Dalla Bottega di narrazione / Pierluigi Tamanini

5 novembre 2011

[Come ho spiegato qui, pubblico in questi giorni una serie di estratti dai lavori in corso degli “apprendisti” della Bottega di narrazione. Per leggere tutti gli estratti finora pubblicati, cliccare qui. gm].

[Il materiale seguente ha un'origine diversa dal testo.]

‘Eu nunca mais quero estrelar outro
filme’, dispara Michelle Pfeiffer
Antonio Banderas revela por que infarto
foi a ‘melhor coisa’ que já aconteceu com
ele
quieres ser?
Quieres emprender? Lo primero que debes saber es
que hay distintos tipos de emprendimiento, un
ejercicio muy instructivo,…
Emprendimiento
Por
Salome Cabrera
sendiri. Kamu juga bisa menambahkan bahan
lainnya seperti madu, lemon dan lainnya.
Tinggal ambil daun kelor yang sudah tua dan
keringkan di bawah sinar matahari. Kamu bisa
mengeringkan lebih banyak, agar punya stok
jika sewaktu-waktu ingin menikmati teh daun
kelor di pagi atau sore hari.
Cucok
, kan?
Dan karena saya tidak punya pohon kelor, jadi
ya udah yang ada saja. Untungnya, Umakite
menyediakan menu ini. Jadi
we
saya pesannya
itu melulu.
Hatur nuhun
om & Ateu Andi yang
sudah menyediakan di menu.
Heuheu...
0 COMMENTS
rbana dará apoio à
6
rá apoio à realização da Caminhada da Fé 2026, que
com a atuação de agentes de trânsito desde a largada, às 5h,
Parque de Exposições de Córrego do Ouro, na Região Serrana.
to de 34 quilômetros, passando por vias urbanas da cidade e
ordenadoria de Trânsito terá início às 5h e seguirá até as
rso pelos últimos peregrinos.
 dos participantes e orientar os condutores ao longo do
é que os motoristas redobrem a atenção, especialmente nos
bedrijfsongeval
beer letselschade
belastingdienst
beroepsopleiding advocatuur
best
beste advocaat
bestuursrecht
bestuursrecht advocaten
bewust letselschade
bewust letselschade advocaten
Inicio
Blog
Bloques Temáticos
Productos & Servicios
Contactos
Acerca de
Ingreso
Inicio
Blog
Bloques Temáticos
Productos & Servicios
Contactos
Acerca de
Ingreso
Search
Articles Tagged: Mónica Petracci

Pierluigi TamaniniPierluigi Tamanini è nato il giorno di natale del 1977. Si è laureato in Ingegneria per l’Ambiente e il Territorio. Ha lavorato come architetto, ingegnere e archeologo. Attualmente è insegnante di sostegno. Scrive romanzi e ama essere criticato.
Durante la Bottega di narrazione ha avuto la possibilità di conoscere una ventina di persone splendide con le quali quotidianamente condivide sogni e paure. Le lezioni di Giulio (Mozzi), Gabriele (Dadati), Massimo (Cassani) e degli altri ospiti – su tutti Covacich e Genna – sono state, oltre che istruttive, incredibilmente stimolanti. Per questo motivo consiglia di fare la stessa esperienza a chi, come lui, si è trovato, a un certo punto dell’esistenza, a dover esprimere le proprie sensazioni per mezzo della scrittura. (pt).

da Un mucchio di parole
di Pierluigi Tamanini

La narrazione alterna i tre punti di vista dei protagonisti: Luigi, sempre pronto a seguire l’istinto e realizzare i suoi sogni, Zeno, geniale ma schivo, e Giovanni pessimista e incapace di lottare. È l’intreccio tra i diversi modi di affrontare la vita a strutturare il romanzo. L’estratto che segue è l’incipit.

Ai miei: padre, madre, sorella

Luigi o l’ampiezza

Persi tutto in un istante: seicentomila euro e famiglia – padre, madre, sorella. A essere sincero non avvenne in un istante. Mi trovavo nel bar di Vigolo, il paesino in cui ero cresciuto prima di trasferirmi in città. C’era un’afa insopportabile: stavano tutti in piedi a tifare la nazionale. Gli unici seduti eravamo io e i miei due migliori amici: Jo a sinistra e Zen a destra. Era venuto perfino lui che il calcio non sapeva neanche cosa fosse. Il mio destino dipendeva da quei novanta minuti.
Un maxischermo, centinaia di occhi incollati.